Cobb Democratic Party Chairwoman Melissa Pike said she is supportive of Lee’s focus on economic development and his willingness to listen to other viewpoints. But she disagreed with his recommendation last year to shut all but four of the county’s libraries to close a budget gap. Ultimately, avoiding that outcome required furloughs and service cuts that angered some public safety employees.

“Lee’s decision to pit public safety workers against libraries was reprehensible,” Pike said.

As the election season continues, voters are likely to hear more from Lee’s harshest critic, Byrne, who has his own political history to defend.

For months, Byrne has blasted the chairman on his tax decisions, support for chamber of commerce-led economic development initiatives and his handling of the transportation referendum.

On the same day county residents vote in the chairman’s race, voters in Cobb and nine other metro area counties are set to decide on a $6.14 billion list of regional transportation projects, along with a 10-year, 1 percent sales tax to pay for them.

Last week, Lee led a contingent of county leaders proposing reopening the transportation referendum’s project list and transferring more than $600 million from Cobb’s controversial transit line and putting it toward funding for reversible toll lanes along the I-75 /575 corridor. Whether that plan is successful, and the impact on Lee’s re-election chances, depends on whether enough state lawmakers can be persuaded to reopen the list.

In the meantime, Byrne is keeping the pressure on Lee.

“People are telling me that they are disgusted with this. Cobb is the mirror image of the country with property values falling, foreclosures, high unemployment, and we turn around and raise taxes on them,” Byrne said.

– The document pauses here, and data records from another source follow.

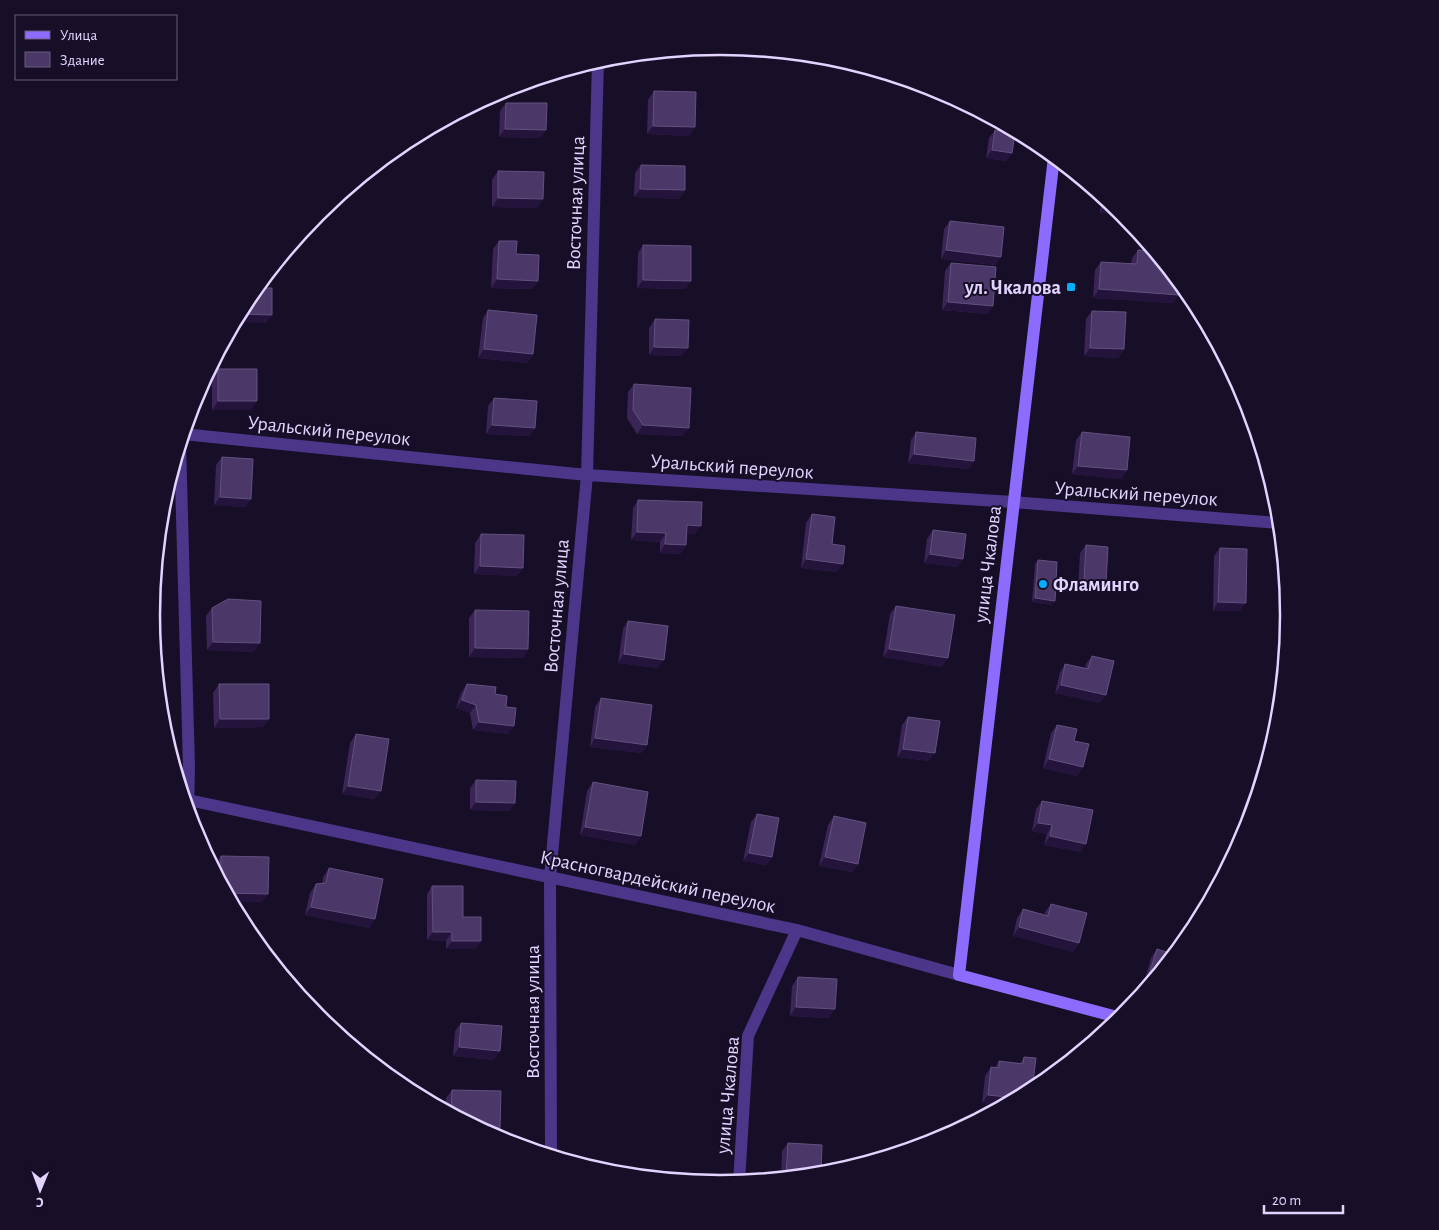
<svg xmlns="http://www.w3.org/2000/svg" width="1439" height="1230" font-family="'Alegreya Sans',sans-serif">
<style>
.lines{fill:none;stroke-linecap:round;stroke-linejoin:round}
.street{stroke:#4b3689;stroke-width:12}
.secondary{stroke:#8e6bff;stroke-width:12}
.wall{fill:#3a2556}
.shaded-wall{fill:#24143b}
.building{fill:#4c3868;stroke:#635080}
.poi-dot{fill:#00afff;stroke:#170e27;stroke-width:2}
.labels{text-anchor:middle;stroke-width:4;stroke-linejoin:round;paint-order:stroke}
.street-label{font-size:20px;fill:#e2d4ff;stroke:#170e27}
.poi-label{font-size:20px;font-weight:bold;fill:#e2d4ff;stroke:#170e27;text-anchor:end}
.rim{fill:none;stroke:#e2d4ff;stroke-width:2.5}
</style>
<rect width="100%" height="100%" fill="#170e27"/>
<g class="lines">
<path class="street" d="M183 434 587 475 1013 502 1279 523
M180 444 189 767 188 811
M184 799 797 930 959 975
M551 1155 550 877 587 475 598 60
M739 1182 748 1036 797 930"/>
<path class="secondary" d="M1054 157 959 975 1121 1018"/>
</g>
<path class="wall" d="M654 91 689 136 647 134 648 100Z
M506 103 546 130 540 138 499 137 500 111Z
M995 130 1012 153 1006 161 986 158 989 138Z
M641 165 685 190 679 199 634 197 635 173Z
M498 171 537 208 492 207V180Z
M1102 197 1122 213H1100Z
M950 221 1001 257 995 265 941 259 944 229Z
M499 241 516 254 538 281 532 289 491 288 493 249Z
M643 245 691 281 685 289 637 288 638 253Z
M1138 250 1173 303 1093 298 1095 270 1101 262 1131 264 1132 258Z
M951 263 987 314 942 310 945 271Z
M488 310 533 354 527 363 478 358 483 318Z
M1092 311 1124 349 1118 358 1084 356 1086 319Z
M655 319 682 356 649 355V328Z
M218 369 251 410H212V377Z
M634 384 683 436 637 434 627 418 628 392Z
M494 398 535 428 529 436 486 434 488 406Z
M916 432 974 461 968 469 908 463 911 440Z
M1082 432 1127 470 1121 479 1072 474 1076 440Z
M222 457 251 499 245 507 214 505 216 465Z
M638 500 695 534H686V545L680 554 660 553V542L631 540 633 508Z
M812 514 837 572 801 568 806 523Z
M933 530 957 567 924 563 927 539Z
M481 534 523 568 517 576 474 574 475 543Z
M1086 545 1100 591 1078 589 1080 553Z
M1220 548 1240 611H1213L1214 556Z
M1038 560 1052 605 1032 602 1035 564Z
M896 606 942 667 883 657 890 614Z
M212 608 254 652 207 650 206 616Z
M475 610 528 649 523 658 469 657V618Z
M628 621 658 668 618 663 623 629Z
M1092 656 1100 703 1055 693 1060 672 1065 664 1085 668 1086 664Z
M219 684 269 719 263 727 214 728 213 693Z
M467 684 495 694 506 707 508 734 473 730 470 713 456 708 461 693Z
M601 698 647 745 641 753 590 747 595 707Z
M908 717 929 761 897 757 902 725Z
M1057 725 1074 741 1083 767 1077 776 1043 768 1051 733Z
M356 734 375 799 342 794 350 743Z
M476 780 515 803 509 811 470 810V788Z
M593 782 641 836 635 845 580 835 587 791Z
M1042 801 1081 852 1044 845 1047 834 1032 831 1036 809Z
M757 814 772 857 766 865 743 861 751 822Z
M834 816 858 864 852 872 819 866 828 825Z
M221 856 262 902 231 901 215 872V864Z
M329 868 370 928 305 915 310 893 316 884H322L323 877Z
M432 886 463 917 481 941 475 949H446V941L427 940V894Z
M1051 904 1079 943 1073 952 1013 936 1017 918 1023 909 1045 915V912Z
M1157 949 1173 954 1146 987 1143 986 1151 958Z
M798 977 829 1018 790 1016 792 986Z
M461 1023 494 1060 453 1056 455 1031Z
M1024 1057 1036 1058 982 1103 985 1076 991 1067 995 1068 999 1061 1020 1063Z
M452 1090 494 1136 445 1110 446 1098Z
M788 1143 821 1174 781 1178 782 1151Z"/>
<path class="shaded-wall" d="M653 126 695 127 689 136 647 134Z
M505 129 546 130 540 138 499 137Z
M992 150 1012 153 1006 161 986 158Z
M640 189 685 190 679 199 634 197Z
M498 198 543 199 537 208 492 207Z
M1106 204 1112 205 1123 215 1100 213Z
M946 250 1001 257 995 265 941 259Z
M497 279 538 281 532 289 491 288Z
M643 280 691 281 685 289 637 288Z
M1099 289 1179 295 1173 303 1093 298Z
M948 302 993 306 987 314 942 310Z
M239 314 272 315 266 323 234 322Z
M654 347 688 348 682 356 649 355Z
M1090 348 1124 349 1118 358 1084 356Z
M484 349 533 354 527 363 478 358Z
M218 401H257L251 410H212Z
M492 425 535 428 529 436 486 434Z
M643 425 689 428 683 436 637 434Z
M914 454 974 461 968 469 908 463Z
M1078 466 1127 470 1121 479 1072 474Z
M220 497 251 499 245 507 214 505Z
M687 525 701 526 695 534H681Z
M637 532 666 533 660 542 631 540Z
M665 544 686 545 680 554 660 553Z
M930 554 963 559 957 567 924 563Z
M806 559 843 564 837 572 801 568Z
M480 566 523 568 517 576 474 574Z
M1084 581 1106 583 1100 591 1078 589Z
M1035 598 1055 601 1052 605 1032 602Z
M1218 602 1246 603 1240 611H1213Z
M213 642 260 643 254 652 207 650Z
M475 648 528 649 523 658 469 657Z
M889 649 948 658 942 667 883 657Z
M624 654 664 660 658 668 618 663Z
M1061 685 1106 695 1100 703 1055 693Z
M462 700 476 705 470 713 456 708Z
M220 719H269L263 727 214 728Z
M479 722 514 726 508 734 473 730Z
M595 738 647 745 641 753 590 747Z
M903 749 935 753 929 761 897 757Z
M1049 759 1083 767 1077 776 1043 768Z
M348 786 381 791 375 799 342 794Z
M476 802 515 803 509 811 470 810Z
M1038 823 1052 825 1047 834 1032 831Z
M585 827 641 836 635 845 580 835Z
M1050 836 1086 844 1081 852 1044 845Z
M749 853 772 857 766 865 743 861Z
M825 857 858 864 852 872 819 866Z
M226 893 268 894 262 902 231 901Z
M311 907 375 919 370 928 305 915Z
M1019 927 1079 943 1073 952 1013 936Z
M433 932H452L446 941 427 940Z
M452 941H481L475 949H446Z
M1148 978 1153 979 1146 987 1143 986Z
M796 1007 835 1009 829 1018 790 1016Z
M459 1047 500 1051 494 1060 453 1056Z
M988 1095 1016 1098 1002 1106 982 1103Z
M478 1128H500L494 1136Z"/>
<path class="building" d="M654 91 696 92 695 127 653 126Z
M506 103H547L546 130 505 129Z
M995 130 1015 133 1012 153 992 150Z
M641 165 685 166V190L640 189Z
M498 171 544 172 543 199 498 198Z
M1107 201 1112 205 1106 204Z
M950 221 1004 227 1001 257 946 250Z
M499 241H517L516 254 539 255 538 281 497 279Z
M643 245 691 246V281L643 280Z
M1138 250 1153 251 1180 283 1179 295 1099 289 1101 262 1137 264Z
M951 263 996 267 993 306 948 302Z
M256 288H272V315L239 314 247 299Z
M488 310 537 315 533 354 484 349Z
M1092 311 1126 312 1124 349 1090 348Z
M655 319 689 320 688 348 654 347Z
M218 369H257V401H218Z
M634 384 691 388 689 428 643 425 633 410Z
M494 398 537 401 535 428 492 425Z
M916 432 976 438 974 461 914 454Z
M1082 432 1130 437 1127 470 1078 466Z
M222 457 253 459 251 499 220 497Z
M638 500 702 502 701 526 687 525 686 545 665 544 666 533 637 532Z
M812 514 835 517 832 544 845 546 843 564 806 559Z
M933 530 966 534 963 559 930 554Z
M481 534 524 535 523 568 480 566Z
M1086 545 1108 547 1106 583 1084 581Z
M1220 548 1247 549 1246 603 1218 602Z
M1038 560 1057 562 1055 601 1035 598Z
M228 599 261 601 260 643 213 642 212 608Z
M896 606 955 615 948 658 889 649Z
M475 610 529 611 528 649 475 648Z
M628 621 668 626 664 660 624 654Z
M1092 656 1114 661 1106 695 1061 685 1065 664 1088 669Z
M219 684H269V719H220Z
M467 684 496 687 495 694 507 696 506 707 516 708 514 726 479 722 476 705 462 700Z
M601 698 652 705 647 745 595 738Z
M908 717 940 721 935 753 903 749Z
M1057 725 1077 729 1074 741 1089 744 1083 767 1049 759Z
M356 734 389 739 381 791 348 786Z
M476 780 516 781 515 803 476 802Z
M593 782 648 792 641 836 585 827Z
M1042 801 1093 810 1086 844 1050 836 1052 825 1038 823Z
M757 814 779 818 772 857 749 853Z
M834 816 866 823 858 864 825 857Z
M221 856 269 857 268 894 226 893 220 882Z
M329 868 383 879 375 919 311 907 316 884 326 883Z
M432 886H463V917H481V941H452V932H433Z
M1051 904 1087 913 1079 943 1019 927 1023 909 1048 916Z
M1157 949 1173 954 1153 979 1148 978Z
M798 977 837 979 835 1009 796 1007Z
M461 1023 502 1026 500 1051 459 1047Z
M1024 1057 1036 1058 1032 1090 1016 1098 988 1095 991 1067 999 1068V1061L1023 1064Z
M452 1090 501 1091 500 1128H478L451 1113Z
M788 1143 822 1145 821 1174 793 1176H786Z"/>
<g class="poi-dot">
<rect x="1066" y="282" width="10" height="10" rx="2.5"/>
<circle cx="1043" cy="584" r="5"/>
</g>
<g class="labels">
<g class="street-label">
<text transform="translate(575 203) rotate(-88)" y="7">Восточная улица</text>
<text transform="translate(329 430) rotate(6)" y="7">Уральский переулок</text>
<text transform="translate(732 466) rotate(4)" y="7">Уральский переулок</text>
<text transform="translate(1136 493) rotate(4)" y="7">Уральский переулок</text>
<text transform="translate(987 564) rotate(-83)" y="7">улица Чкалова</text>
<text transform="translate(556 606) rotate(-85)" y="7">Восточная улица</text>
<text transform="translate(658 881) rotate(12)" y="7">Красногвардейский переулок</text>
<text transform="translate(532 1012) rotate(-90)" y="7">Восточная улица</text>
<text transform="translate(727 1095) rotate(-85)" y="7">улица Чкалова</text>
</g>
<g class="poi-label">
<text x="1061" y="294">ул. Чкалова</text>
<text x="1053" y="591" text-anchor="start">Фламинго</text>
</g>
</g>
<path d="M0 0H1439V1230H0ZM160 615a560 560 0 1 1 1120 0a560 560 0 1 1-1120 0Z" fill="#170e27" fill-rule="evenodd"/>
<path class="rim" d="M160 615a560 560 0 1 1 1120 0a560 560 0 1 1-1120 0Z"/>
<rect x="15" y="15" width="162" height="65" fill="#170e27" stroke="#685d7d"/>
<rect x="25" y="31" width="25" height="8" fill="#8e6bff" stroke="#685d7d"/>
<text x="60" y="40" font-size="15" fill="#e2d4ff">Улица</text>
<rect x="25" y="52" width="25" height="15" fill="#4c3868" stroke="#685d7d"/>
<text x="60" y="65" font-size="15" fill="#e2d4ff">Здание</text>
<g transform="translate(40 1190) rotate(181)" stroke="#170e27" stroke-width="4" paint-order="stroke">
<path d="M0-4L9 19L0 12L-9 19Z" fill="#e2d4ff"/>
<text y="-8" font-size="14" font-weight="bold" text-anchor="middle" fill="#e2d4ff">С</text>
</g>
<path d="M1264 1205v8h79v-8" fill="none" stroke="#e2d4ff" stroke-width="2.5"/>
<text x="1272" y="1205" font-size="15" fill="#e2d4ff" stroke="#170e27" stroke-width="4" paint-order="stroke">20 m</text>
</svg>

Byrne says some people have come to call him the Newt Gingrich of Cobb County. But like Gingrich, Byrne’s return to the ballot is likely to conjure up his political history.

Byrne was chairman of Cobb’s commission in the early 1990s that passed an anti-gay resolution that led to the county losing out on Olympic volleyball events in 1996. During his time in office, Byrne also backed a $23 million county-owned composting plant it operated with Bedminster Bioconversion Corp. The plant never functioned correctly and resulted in more than $60 million in costs for the county. In 1999, the state ethics commission fined Byrne $1,000 for failing to disclose a business partnership.

As for his past, Byrne said, “I don’t see that as baggage, I see that as a reputation for a political person who had to make a tough decision and stood by that decision.”

As the candidates continue this election season, they will face a formidable task, said state Sen. Lindsey Tippins, R-Marietta, who was approached about running for the chairman’s seat but declined.

“Cobb is a large county, with a lot of voters and a lot of different types of voters,” he said. “You’ve got to have a medium to get your message out to all of them.”

Mableton resident Jackye Mumphrey, who has lived in the county since 2003, said she hopes whoever wins the chairman’s race will have more of an open dialogue with constituents.

The town hall meetings and public forums held by commissioners are good, she said, but “it doesn’t seem as if what their constituents suggest is taken seriously, which can be disheartening when you are a person who wants to get involved.”